The Papers of Tony Veitch
- First edition
- Author: William McIlvanney
- Series: Laidlaw #2
- Publisher: Hodder and Stoughton
- Publication date: 1983
- ISBN: 0340229071
- Preceded by: Laidlaw
- Followed by: Strange Loyalties

= The Papers of Tony Veitch =

Crime novel by William McIlvanney

The Papers of Tony Veitch is a crime novel by William McIlvanney. This book is the second in the series featuring the character Laidlaw. This series of books is recognised as the foundation of the Tartan Noir genre.

==Plot==
Jack Laidlaw visits the deathbed of an alcoholic vagrant, Eck Adamson, who provides a cryptic last message which helps solve the murder of a gangland thug and the disappearance of a student. In the process, Laidlaw uncovers widespread corruption.

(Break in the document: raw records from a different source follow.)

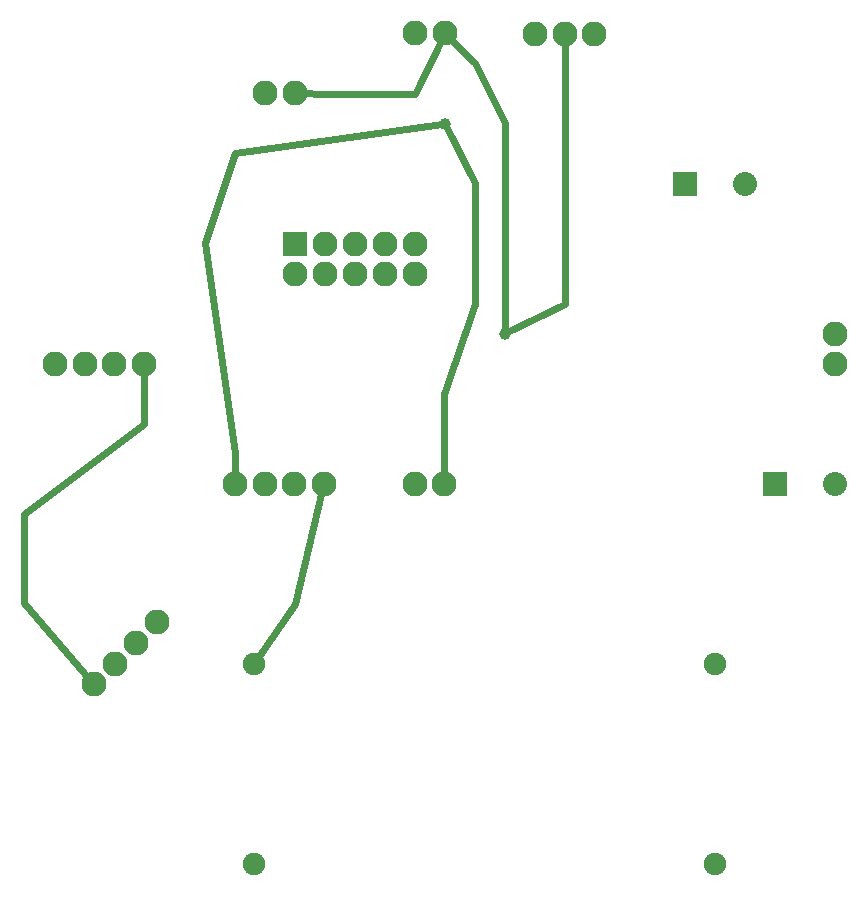
<source format=gbl>
G04 MADE WITH FRITZING*
G04 WWW.FRITZING.ORG*
G04 DOUBLE SIDED*
G04 HOLES PLATED*
G04 CONTOUR ON CENTER OF CONTOUR VECTOR*
%ASAXBY*%
%FSLAX23Y23*%
%MOIN*%
%OFA0B0*%
%SFA1.0B1.0*%
%ADD10C,0.075433*%
%ADD11C,0.080000*%
%ADD12C,0.039370*%
%ADD13C,0.083307*%
%ADD14R,0.080000X0.080000*%
%ADD15R,0.083307X0.083307*%
%ADD16C,0.024000*%
%LNCOPPER0*%
G90*
G70*
G54D10*
X1281Y1231D03*
X1281Y562D03*
X2817Y1231D03*
X2817Y562D03*
G54D11*
X3017Y1831D03*
X3217Y1831D03*
G54D12*
X2117Y2331D03*
G54D13*
X618Y2231D03*
X717Y2231D03*
X815Y2231D03*
X914Y2231D03*
X618Y2231D03*
X717Y2231D03*
X815Y2231D03*
X914Y2231D03*
X747Y1162D03*
X817Y1231D03*
X886Y1301D03*
X956Y1371D03*
X2415Y3331D03*
X2317Y3331D03*
X2218Y3331D03*
X1218Y1831D03*
X1317Y1831D03*
X1415Y1831D03*
X1514Y1831D03*
X3217Y2330D03*
X3217Y2231D03*
X1915Y1831D03*
X1817Y1831D03*
X1416Y3132D03*
X1317Y3132D03*
X1916Y3332D03*
X1817Y3332D03*
G54D12*
X1917Y3031D03*
G54D13*
X1417Y2531D03*
X1517Y2531D03*
X1617Y2531D03*
X1717Y2531D03*
X1817Y2531D03*
X1417Y2631D03*
X1517Y2631D03*
X1617Y2631D03*
X1717Y2631D03*
X1817Y2631D03*
X1417Y2531D03*
X1517Y2531D03*
X1617Y2531D03*
X1717Y2531D03*
X1817Y2531D03*
X1417Y2631D03*
X1517Y2631D03*
X1617Y2631D03*
X1717Y2631D03*
X1817Y2631D03*
G54D11*
X2717Y2831D03*
X2917Y2831D03*
X2717Y2831D03*
X2917Y2831D03*
G54D14*
X3017Y1831D03*
G54D15*
X1417Y2631D03*
X1417Y2631D03*
G54D14*
X2717Y2831D03*
X2717Y2831D03*
G54D16*
X2317Y2431D02*
X2317Y3310D01*
D02*
X2124Y2335D02*
X2317Y2431D01*
D02*
X1417Y1431D02*
X1508Y1810D01*
D02*
X1291Y1246D02*
X1417Y1431D01*
D02*
X515Y1432D02*
X733Y1178D01*
D02*
X915Y2031D02*
X515Y1730D01*
D02*
X515Y1730D02*
X515Y1432D01*
D02*
X914Y2210D02*
X915Y2031D01*
D02*
X2119Y3032D02*
X2019Y3233D01*
D02*
X2016Y3232D02*
X1931Y3317D01*
D02*
X2019Y3233D02*
X2016Y3232D01*
D02*
X2117Y2339D02*
X2119Y3032D01*
D02*
X1906Y3313D02*
X1817Y3130D01*
D02*
X1817Y3130D02*
X1517Y3130D01*
D02*
X1517Y3130D02*
X1438Y3132D01*
D02*
X2016Y2832D02*
X2016Y2431D01*
D02*
X1915Y2131D02*
X1915Y1853D01*
D02*
X2016Y2431D02*
X1915Y2131D01*
D02*
X1920Y3024D02*
X2016Y2832D01*
D02*
X1216Y1932D02*
X1218Y1853D01*
D02*
X1119Y2633D02*
X1216Y1932D01*
D02*
X1217Y2933D02*
X1119Y2633D01*
D02*
X1909Y3030D02*
X1217Y2933D01*
G04 End of Copper0*
M02*
</source>
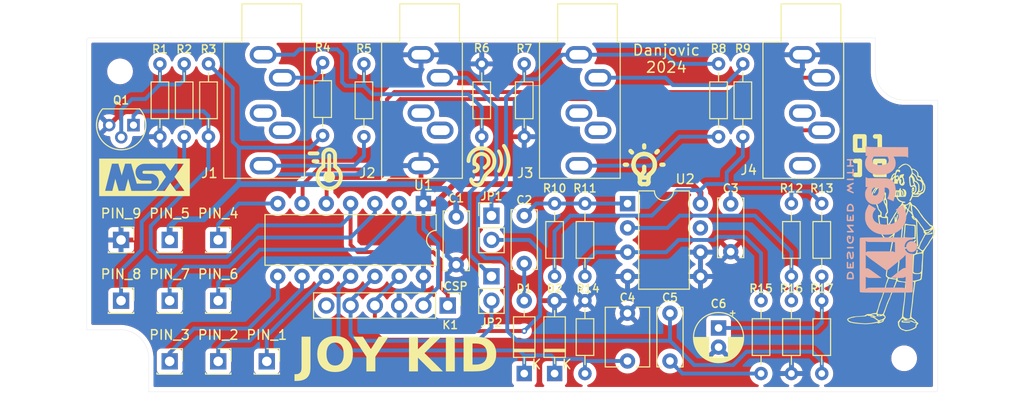
<source format=kicad_pcb>
(kicad_pcb
	(version 20240108)
	(generator "pcbnew")
	(generator_version "8.0")
	(general
		(thickness 1.6)
		(legacy_teardrops no)
	)
	(paper "A4")
	(layers
		(0 "F.Cu" signal)
		(31 "B.Cu" signal)
		(32 "B.Adhes" user "B.Adhesive")
		(33 "F.Adhes" user "F.Adhesive")
		(34 "B.Paste" user)
		(35 "F.Paste" user)
		(36 "B.SilkS" user "B.Silkscreen")
		(37 "F.SilkS" user "F.Silkscreen")
		(38 "B.Mask" user)
		(39 "F.Mask" user)
		(40 "Dwgs.User" user "User.Drawings")
		(41 "Cmts.User" user "User.Comments")
		(42 "Eco1.User" user "User.Eco1")
		(43 "Eco2.User" user "User.Eco2")
		(44 "Edge.Cuts" user)
		(45 "Margin" user)
		(46 "B.CrtYd" user "B.Courtyard")
		(47 "F.CrtYd" user "F.Courtyard")
		(48 "B.Fab" user)
		(49 "F.Fab" user)
		(50 "User.1" user)
		(51 "User.2" user)
		(52 "User.3" user)
		(53 "User.4" user)
		(54 "User.5" user)
		(55 "User.6" user)
		(56 "User.7" user)
		(57 "User.8" user)
		(58 "User.9" user)
	)
	(setup
		(pad_to_mask_clearance 0)
		(allow_soldermask_bridges_in_footprints no)
		(pcbplotparams
			(layerselection 0x00010fc_ffffffff)
			(plot_on_all_layers_selection 0x0000000_00000000)
			(disableapertmacros no)
			(usegerberextensions no)
			(usegerberattributes yes)
			(usegerberadvancedattributes yes)
			(creategerberjobfile yes)
			(dashed_line_dash_ratio 12.000000)
			(dashed_line_gap_ratio 3.000000)
			(svgprecision 4)
			(plotframeref no)
			(viasonmask no)
			(mode 1)
			(useauxorigin no)
			(hpglpennumber 1)
			(hpglpenspeed 20)
			(hpglpendiameter 15.000000)
			(pdf_front_fp_property_popups yes)
			(pdf_back_fp_property_popups yes)
			(dxfpolygonmode yes)
			(dxfimperialunits yes)
			(dxfusepcbnewfont yes)
			(psnegative no)
			(psa4output no)
			(plotreference yes)
			(plotvalue yes)
			(plotfptext yes)
			(plotinvisibletext no)
			(sketchpadsonfab no)
			(subtractmaskfromsilk no)
			(outputformat 1)
			(mirror no)
			(drillshape 1)
			(scaleselection 1)
			(outputdirectory "")
		)
	)
	(net 0 "")
	(net 1 "VCC")
	(net 2 "GND")
	(net 3 "Net-(C3-Pad1)")
	(net 4 "Net-(C5-Pad2)")
	(net 5 "Net-(C6-Pad1)")
	(net 6 "Net-(D1-A)")
	(net 7 "Net-(C5-Pad1)")
	(net 8 "/SOUND")
	(net 9 "Net-(J1-PadT)")
	(net 10 "unconnected-(J3-PadRN)")
	(net 11 "Net-(J3-PadT)")
	(net 12 "/TRGB")
	(net 13 "/PULSE")
	(net 14 "/RIGHT")
	(net 15 "/DOWN")
	(net 16 "/LEFT")
	(net 17 "/TRGA")
	(net 18 "/UP")
	(net 19 "/PORT0")
	(net 20 "/PORT1")
	(net 21 "/LIGHT")
	(net 22 "/TEMP")
	(net 23 "unconnected-(J3-PadR)")
	(net 24 "unconnected-(J4-PadTN)")
	(net 25 "Net-(U2A-+)")
	(net 26 "unconnected-(J1-PadRN)")
	(net 27 "unconnected-(J1-PadR)")
	(net 28 "unconnected-(J2-PadR)")
	(net 29 "unconnected-(J2-PadRN)")
	(net 30 "Net-(U2A--)")
	(net 31 "unconnected-(J4-PadRN)")
	(net 32 "unconnected-(U2-Pad7)")
	(net 33 "unconnected-(J5-Pin_6-Pad6)")
	(net 34 "Net-(J1-PadTN)")
	(net 35 "Net-(J3-PadTN)")
	(net 36 "Net-(Q1-B)")
	(net 37 "/MCLR")
	(net 38 "Net-(J5-Pin_5)")
	(net 39 "Net-(J5-Pin_4)")
	(footprint "Connector_PinHeader_2.54mm:PinHeader_1x02_P2.54mm_Vertical" (layer "F.Cu") (at 124.841 108.585))
	(footprint "Capacitor_THT:C_Disc_D6.0mm_W4.4mm_P5.00mm" (layer "F.Cu") (at 139.065 118.785 -90))
	(footprint "Resistor_THT:R_Axial_DIN0204_L3.6mm_D1.6mm_P7.62mm_Horizontal" (layer "F.Cu") (at 123.825 100.33 90))
	(footprint "Connector_PinSocket_2.54mm:PinSocket_1x01_P2.54mm_Vertical" (layer "F.Cu") (at 96.266 117.475))
	(footprint "Resistor_THT:R_Axial_DIN0204_L3.6mm_D1.6mm_P7.62mm_Horizontal" (layer "F.Cu") (at 131.445 107.315 -90))
	(footprint "Connector_PinSocket_2.54mm:PinSocket_1x01_P2.54mm_Vertical" (layer "F.Cu") (at 91.186 123.825))
	(footprint "Resistor_THT:R_Axial_DIN0204_L3.6mm_D1.6mm_P7.62mm_Horizontal" (layer "F.Cu") (at 92.71 100.33 90))
	(footprint "Connector_PinSocket_2.54mm:PinSocket_1x01_P2.54mm_Vertical" (layer "F.Cu") (at 86.106 117.475))
	(footprint "Capacitor_THT:C_Disc_D6.0mm_W2.5mm_P5.00mm" (layer "F.Cu") (at 143.51 118.785 -90))
	(footprint "Resistor_THT:R_Axial_DIN0204_L3.6mm_D1.6mm_P7.62mm_Horizontal" (layer "F.Cu") (at 95.25 100.33 90))
	(footprint "Connector_PinSocket_2.54mm:PinSocket_1x01_P2.54mm_Vertical" (layer "F.Cu") (at 91.186 117.475))
	(footprint "Resistor_THT:R_Axial_DIN0204_L3.6mm_D1.6mm_P7.62mm_Horizontal" (layer "F.Cu") (at 148.59 92.71 -90))
	(footprint "Connector_Audio:Jack_3.5mm_CUI_SJ1-3535NG_Horizontal" (layer "F.Cu") (at 117.475 91.7575))
	(footprint "Resistor_THT:R_Axial_DIN0204_L3.6mm_D1.6mm_P7.62mm_Horizontal" (layer "F.Cu") (at 151.13 92.71 -90))
	(footprint "MountingHole:MountingHole_2.2mm_M2_DIN965" (layer "F.Cu") (at 86 93.5))
	(footprint "Capacitor_THT:C_Disc_D6.0mm_W2.5mm_P5.00mm" (layer "F.Cu") (at 128.27 108.585 -90))
	(footprint "Package_DIP:DIP-8_W7.62mm" (layer "F.Cu") (at 139.075 107.325))
	(footprint "Connector_PinHeader_2.54mm:PinHeader_1x06_P2.54mm_Vertical" (layer "F.Cu") (at 120.269 117.983 -90))
	(footprint "Resistor_THT:R_Axial_DIN0204_L3.6mm_D1.6mm_P7.62mm_Horizontal" (layer "F.Cu") (at 111.506 92.71 -90))
	(footprint "Capacitor_THT:C_Disc_D6.0mm_W2.5mm_P5.00mm" (layer "F.Cu") (at 121.158 108.712 -90))
	(footprint "Connector_Audio:Jack_3.5mm_CUI_SJ1-3535NG_Horizontal" (layer "F.Cu") (at 157.353 91.7575))
	(footprint "Resistor_THT:R_Axial_DIN0204_L3.6mm_D1.6mm_P7.62mm_Horizontal" (layer "F.Cu") (at 159.385 114.935 90))
	(footprint "Connector_PinSocket_2.54mm:PinSocket_1x01_P2.54mm_Vertical" (layer "F.Cu") (at 96.266 123.825))
	(footprint "Resistor_THT:R_Axial_DIN0204_L3.6mm_D1.6mm_P7.62mm_Horizontal" (layer "F.Cu") (at 153.035 117.475 -90))
	(footprint "Connector_PinSocket_2.54mm:PinSocket_1x01_P2.54mm_Vertical" (layer "F.Cu") (at 86.106 111.125))
	(footprint "Connector_PinSocket_2.54mm:PinSocket_1x01_P2.54mm_Vertical" (layer "F.Cu") (at 96.266 111.125))
	(footprint "Capacitor_THT:CP_Radial_D5.0mm_P2.00mm" (layer "F.Cu") (at 148.59 120.3325 -90))
	(footprint "Package_DIP:DIP-14_W7.62mm" (layer "F.Cu") (at 117.729 107.315 -90))
	(footprint "Resistor_THT:R_Axial_DIN0204_L3.6mm_D1.6mm_P7.62mm_Horizontal" (layer "F.Cu") (at 107.188 92.583 -90))
	(footprint "Connector_PinHeader_2.54mm:PinHeader_1x02_P2.54mm_Vertical" (layer "F.Cu") (at 124.841 114.935))
	(footprint "Diode_THT:D_DO-35_SOD27_P7.62mm_Horizontal" (layer "F.Cu") (at 131.445 125.095 90))
	(footprint "Resistor_THT:R_Axial_DIN0204_L3.6mm_D1.6mm_P7.62mm_Horizontal"
		(layer "F.Cu")
		(uuid "a53d265c-7975-4557-acdf-3a3313d27b55")
		(at 156.21 114.935 90)
		(descr "Resistor, Axial_DIN0204 series, Axial, Horizontal, pin pitch=7.62mm, 0.167W, length*diameter=3.6*1.6mm^2, http://cdn-reichelt.de/doc
... [1027399 chars truncated]
</source>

Eck Adamson appears in the last Laidlaw novel about Laidlaw’s early career: The Dark Remains. He is an informer for Jack Laidlaw, who says "I know the streets, but Eck here has a doctorate and any number of diplomas." He is described as "anything between thirty and sixty and probably had no more than a decade left in him without a radical change of lifestyle," as he knocks back two large rums with a pint of Guinness in between.